Kongres khilafah di Kairo ternyata terhambat karena pemerintahan baru Mesir tengah menyelenggarakan pemilu. Selain itu terdapat alasan yang sangat mendasar yaitu tekanan dari pemerintahan Inggris untuk mengusut kasus kematian salah seorang jendralnya di Mesir. Dua alasan tersebut membuat kongres di tunda hingga dua tahun. Kongres akhirnya diselenggarakan pada tahun 1926.

Pada hari-hari pemberangkatan, Tjokroaminoto mengganti destinasi tujuannya, awalnya ke Kairo diganti ke Mekah. Karena kabarnya kondisi perang Hijaz sudah reda dan Ibnu Saud, penguasa Hijaz selanjutnya, tetap melanjutkan terselenggaranya Kongres Khilafah di Mekah yang rencananya dilakukan oleh Syarif Husein, penguasa Hijaz sebelum diserang. Berbeda dengan rombongan Abdul Karim, mereka tetap melanjutkan perjalanan ke Kairo, Mesir. 

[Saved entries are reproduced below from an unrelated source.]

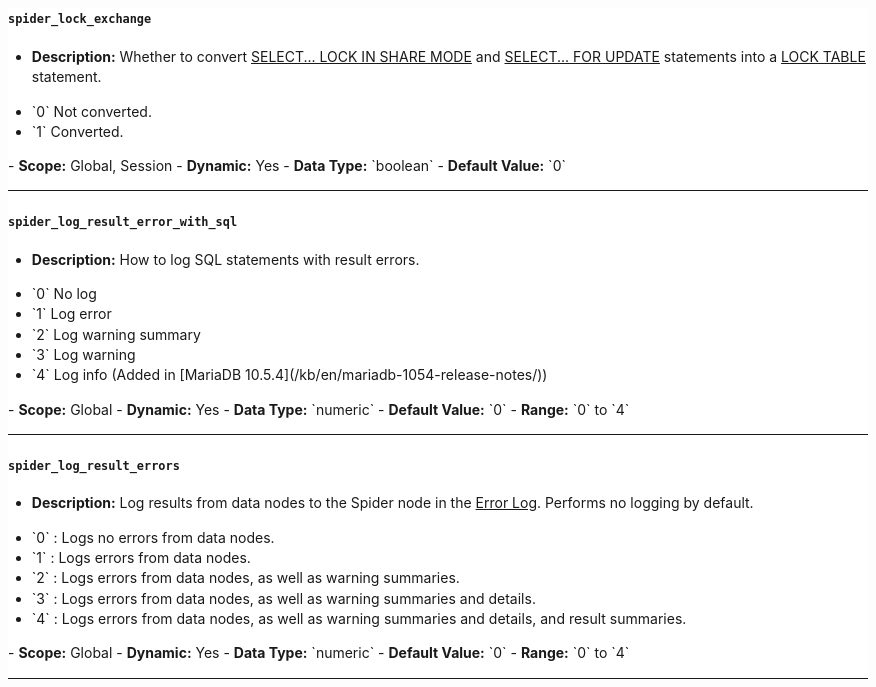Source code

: 
#### `spider_lock_exchange`

- <strong>Description:</strong> 
Whether to convert [SELECT... LOCK IN SHARE MODE](/sql-statements-structure/sql-statements/data-manipulation/selecting-data/lock-in-share-mode/) and [SELECT... FOR UPDATE](/sql-statements-structure/sql-statements/data-manipulation/selecting-data/for-update/) statements into a [LOCK TABLE](/kb/en/lock/) statement.
<ul start="1"><li>`0` Not converted.
</li><li>`1` Converted.
</li></ul>
- <strong>Scope:</strong> Global, Session
- <strong>Dynamic:</strong> Yes
- <strong>Data Type:</strong> `boolean`
- <strong>Default Value:</strong> `0`

---

#### `spider_log_result_error_with_sql`

- <strong>Description:</strong> How to log SQL statements with result errors.
<ul start="1"><li>`0` No log
</li><li>`1` Log error
</li><li>`2` Log warning summary
</li><li>`3` Log warning
</li><li>`4` Log info (Added in [MariaDB 10.5.4](/kb/en/mariadb-1054-release-notes/))
</li></ul>
- <strong>Scope:</strong> Global
- <strong>Dynamic:</strong> Yes
- <strong>Data Type:</strong> `numeric`
- <strong>Default Value:</strong> `0`
- <strong>Range:</strong> `0` to `4`

---

#### `spider_log_result_errors`

- <strong>Description:</strong> Log results from data nodes to the Spider node in the [Error Log](/mariadb-administration/server-monitoring-logs/error-log/).  Performs no logging by default.
<ul start="1"><li>`0` : Logs no errors from data nodes.
</li><li>`1` : Logs errors from data nodes.
</li><li>`2` : Logs errors from data nodes, as well as warning summaries.
</li><li>`3` : Logs errors from data nodes, as well as warning summaries and details.
</li><li>`4` : Logs errors from data nodes, as well as warning summaries and details, and result summaries.
</li></ul>
- <strong>Scope:</strong> Global
- <strong>Dynamic:</strong> Yes
- <strong>Data Type:</strong> `numeric`
- <strong>Default Value:</strong> `0`
- <strong>Range:</strong> `0` to `4`

---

Selama di Mesir Abdul Karim dikenal sebagai peserta yang cukup menonjol dan tegas dalam sidang. Dan berkat kemampuannya, beliau dianugrahi gelar doktor kehormatan atas nama institusi al Azhar Mesir. Tak jarang ulama Mesir meng kagumi kedalam ilmu beliau tentang fikih dan bahasa arabnya yang fasih. 

Selepas mengikuti konferensi di Kairo, beliau bertolak kembali ke Padang. Kedatangan beliau diterima dan ditunggu oleh segenap masyarakat Minang. Kabar yang beliau sampaikan apa adanya bahwa mengembalikan kondisi kekhilafaan pada kekinian saat itu sudah tidak sangat mungkin. Karena beberapa tanah/negara yang mayoritas muslim dikuasai oleh pejajah yang notabene orang kafir/non muslim.